On 18/10/2024 10:26, Zhu Yanjun wrote:
External email: Use caution opening links or attachments
在 2024/10/16 17:16, Yonatan Maman 写道:
On 16/10/2024 7:23, Christoph Hellwig wrote:
On Tue, Oct 15, 2024 at 06:23:44PM +0300, Yonatan Maman wrote:
From: Yonatan Maman <Ymaman@xxxxxxxxxx>
This patch series aims to enable Peer-to-Peer (P2P) DMA access in
GPU-centric applications that utilize RDMA and private device pages.
This
enhancement is crucial for minimizing data transfer overhead by
allowing
the GPU to directly expose device private page data to devices such as
NICs, eliminating the need to traverse system RAM, which is the native
method for exposing device private page data.
Please tone down your marketing language and explain your factual
changes. If you make performance claims back them by numbers.
Got it, thanks! I'll fix that. Regarding performance, we’re achieving
over 10x higher bandwidth and 10x lower latency using perftest-rdma,
especially (with a high rate of GPU memory access).
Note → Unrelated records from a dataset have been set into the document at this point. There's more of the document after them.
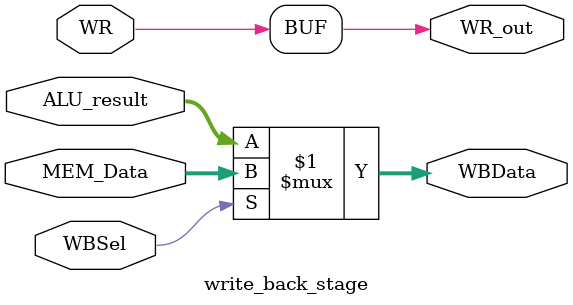
<source format=v>
`timescale 1ns/1ps
module write_back_stage (																	   
    input        WBSel,        // 0: ALU_result , 1: MEM_Data
    input        WR,
    input [31:0] ALU_result,
    input [31:0] MEM_Data,

    output [31:0] WBData,
    output        WR_out
);
    assign WBData = (WBSel) ? MEM_Data : ALU_result;
    assign WR_out = WR;
endmodule


</source>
If I got this patch series correctly, this is based on ODP (On Demand
Paging). And a way also exists which is based on non-ODP. From the
following links, this way is implemented on efa, irdma and mlx5.
1. iRDMA
https://lore.kernel.org/all/20230217011425.498847-1-yanjun.zhu@xxxxxxxxx/
2. efa
https://lore.kernel.org/lkml/20211007114018.GD2688930@xxxxxxxx/t/
3. mlx5
https://lore.kernel.org/all/1608067636-98073-5-git-send-email-
jianxin.xiong@xxxxxxxxx/
Because these 2 methods are both implemented on mlx5, have you compared
the test results with the 2 methods on mlx5?
The most important results should be latency and bandwidth. Please let
us know the test results.
Thanks a lot.
Zhu Yanjun
This patch-set aims to support GPU Direct RDMA for HMM ODP memory.
Compared to the dma-buf method, we achieve the same performance (BW and
latency), for GPU intensive test-cases (No CPU accesses during the test).